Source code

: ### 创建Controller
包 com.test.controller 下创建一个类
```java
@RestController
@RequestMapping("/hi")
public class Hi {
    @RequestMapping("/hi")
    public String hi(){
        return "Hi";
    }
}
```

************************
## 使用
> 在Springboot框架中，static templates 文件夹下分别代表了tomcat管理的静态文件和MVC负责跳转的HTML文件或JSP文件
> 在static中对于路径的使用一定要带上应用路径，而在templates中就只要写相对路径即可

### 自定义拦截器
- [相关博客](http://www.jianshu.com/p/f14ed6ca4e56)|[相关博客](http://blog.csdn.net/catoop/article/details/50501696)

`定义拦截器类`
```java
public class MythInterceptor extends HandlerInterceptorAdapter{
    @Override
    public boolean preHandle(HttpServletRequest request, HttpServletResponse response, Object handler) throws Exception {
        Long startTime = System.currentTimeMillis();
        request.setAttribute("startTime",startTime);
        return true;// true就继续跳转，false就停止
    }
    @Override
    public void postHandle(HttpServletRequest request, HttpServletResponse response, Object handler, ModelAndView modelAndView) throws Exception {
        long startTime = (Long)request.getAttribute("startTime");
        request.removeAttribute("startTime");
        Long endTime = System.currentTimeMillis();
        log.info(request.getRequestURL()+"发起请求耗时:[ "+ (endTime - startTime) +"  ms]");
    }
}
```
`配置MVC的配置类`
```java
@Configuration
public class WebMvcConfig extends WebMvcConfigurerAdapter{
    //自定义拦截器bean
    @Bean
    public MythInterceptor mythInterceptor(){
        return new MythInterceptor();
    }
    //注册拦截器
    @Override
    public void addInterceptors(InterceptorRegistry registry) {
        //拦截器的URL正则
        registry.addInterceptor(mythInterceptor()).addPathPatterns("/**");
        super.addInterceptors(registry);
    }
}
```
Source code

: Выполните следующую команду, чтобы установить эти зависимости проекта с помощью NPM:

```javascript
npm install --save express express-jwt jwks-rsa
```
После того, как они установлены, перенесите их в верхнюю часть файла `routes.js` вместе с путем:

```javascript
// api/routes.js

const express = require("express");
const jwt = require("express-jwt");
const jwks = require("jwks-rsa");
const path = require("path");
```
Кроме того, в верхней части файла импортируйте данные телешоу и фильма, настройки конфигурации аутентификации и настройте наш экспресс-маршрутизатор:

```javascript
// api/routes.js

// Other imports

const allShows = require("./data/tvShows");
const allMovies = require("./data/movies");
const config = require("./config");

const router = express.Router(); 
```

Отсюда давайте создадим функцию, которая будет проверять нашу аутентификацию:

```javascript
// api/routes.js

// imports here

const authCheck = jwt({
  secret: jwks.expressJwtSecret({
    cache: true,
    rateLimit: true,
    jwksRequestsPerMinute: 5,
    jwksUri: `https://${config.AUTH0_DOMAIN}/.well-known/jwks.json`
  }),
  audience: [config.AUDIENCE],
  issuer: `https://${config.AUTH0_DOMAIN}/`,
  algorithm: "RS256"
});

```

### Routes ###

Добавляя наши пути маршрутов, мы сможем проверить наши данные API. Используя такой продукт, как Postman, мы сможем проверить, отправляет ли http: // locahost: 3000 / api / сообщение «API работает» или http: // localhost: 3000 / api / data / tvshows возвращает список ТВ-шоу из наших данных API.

Directions for this task =>
Please copy out the records exactly as they appear.

Response below =>
Source code

: ### 创建Controller
包 com.test.controller 下创建一个类
```java
@RestController
@RequestMapping("/hi")
public class Hi {
    @RequestMapping("/hi")
    public String hi(){
        return "Hi";
    }
}
```

************************
## 使用
> 在Springboot框架中，static templates 文件夹下分别代表了tomcat管理的静态文件和MVC负责跳转的HTML文件或JSP文件
> 在static中对于路径的使用一定要带上应用路径，而在templates中就只要写相对路径即可

### 自定义拦截器
- [相关博客](http://www.jianshu.com/p/f14ed6ca4e56)|[相关博客](http://blog.csdn.net/catoop/article/details/50501696)

`定义拦截器类`
```java
public class MythInterceptor extends HandlerInterceptorAdapter{
    @Override
    public boolean preHandle(HttpServletRequest request, HttpServletResponse response, Object handler) throws Exception {
        Long startTime = System.currentTimeMillis();
        request.setAttribute("startTime",startTime);
        return true;// true就继续跳转，false就停止
    }
    @Override
    public void postHandle(HttpServletRequest request, HttpServletResponse response, Object handler, ModelAndView modelAndView) throws Exception {
        long startTime = (Long)request.getAttribute("startTime");
        request.removeAttribute("startTime");
        Long endTime = System.currentTimeMillis();
        log.info(request.getRequestURL()+"发起请求耗时:[ "+ (endTime - startTime) +"  ms]");
    }
}
```
`配置MVC的配置类`
```java
@Configuration
public class WebMvcConfig extends WebMvcConfigurerAdapter{
    //自定义拦截器bean
    @Bean
    public MythInterceptor mythInterceptor(){
        return new MythInterceptor();
    }
    //注册拦截器
    @Override
    public void addInterceptors(InterceptorRegistry registry) {
        //拦截器的URL正则
        registry.addInterceptor(mythInterceptor()).addPathPatterns("/**");
        super.addInterceptors(registry);
    }
}
```
Source code

: Выполните следующую команду, чтобы установить эти зависимости проекта с помощью NPM:

```javascript
npm install --save express express-jwt jwks-rsa
```
После того, как они установлены, перенесите их в верхнюю часть файла `routes.js` вместе с путем:

```javascript
// api/routes.js

const express = require("express");
const jwt = require("express-jwt");
const jwks = require("jwks-rsa");
const path = require("path");
```
Кроме того, в верхней части файла импортируйте данные телешоу и фильма, настройки конфигурации аутентификации и настройте наш экспресс-маршрутизатор:

```javascript
// api/routes.js

// Other imports

const allShows = require("./data/tvShows");
const allMovies = require("./data/movies");
const config = require("./config");

const router = express.Router(); 
```

Отсюда давайте создадим функцию, которая будет проверять нашу аутентификацию:

```javascript
// api/routes.js

// imports here

const authCheck = jwt({
  secret: jwks.expressJwtSecret({
    cache: true,
    rateLimit: true,
    jwksRequestsPerMinute: 5,
    jwksUri: `https://${config.AUTH0_DOMAIN}/.well-known/jwks.json`
  }),
  audience: [config.AUDIENCE],
  issuer: `https://${config.AUTH0_DOMAIN}/`,
  algorithm: "RS256"
});

```

### Routes ###

Добавляя наши пути маршрутов, мы сможем проверить наши данные API. Используя такой продукт, как Postman, мы сможем проверить, отправляет ли http: // locahost: 3000 / api / сообщение «API работает» или http: // localhost: 3000 / api / data / tvshows возвращает список ТВ-шоу из наших данных API.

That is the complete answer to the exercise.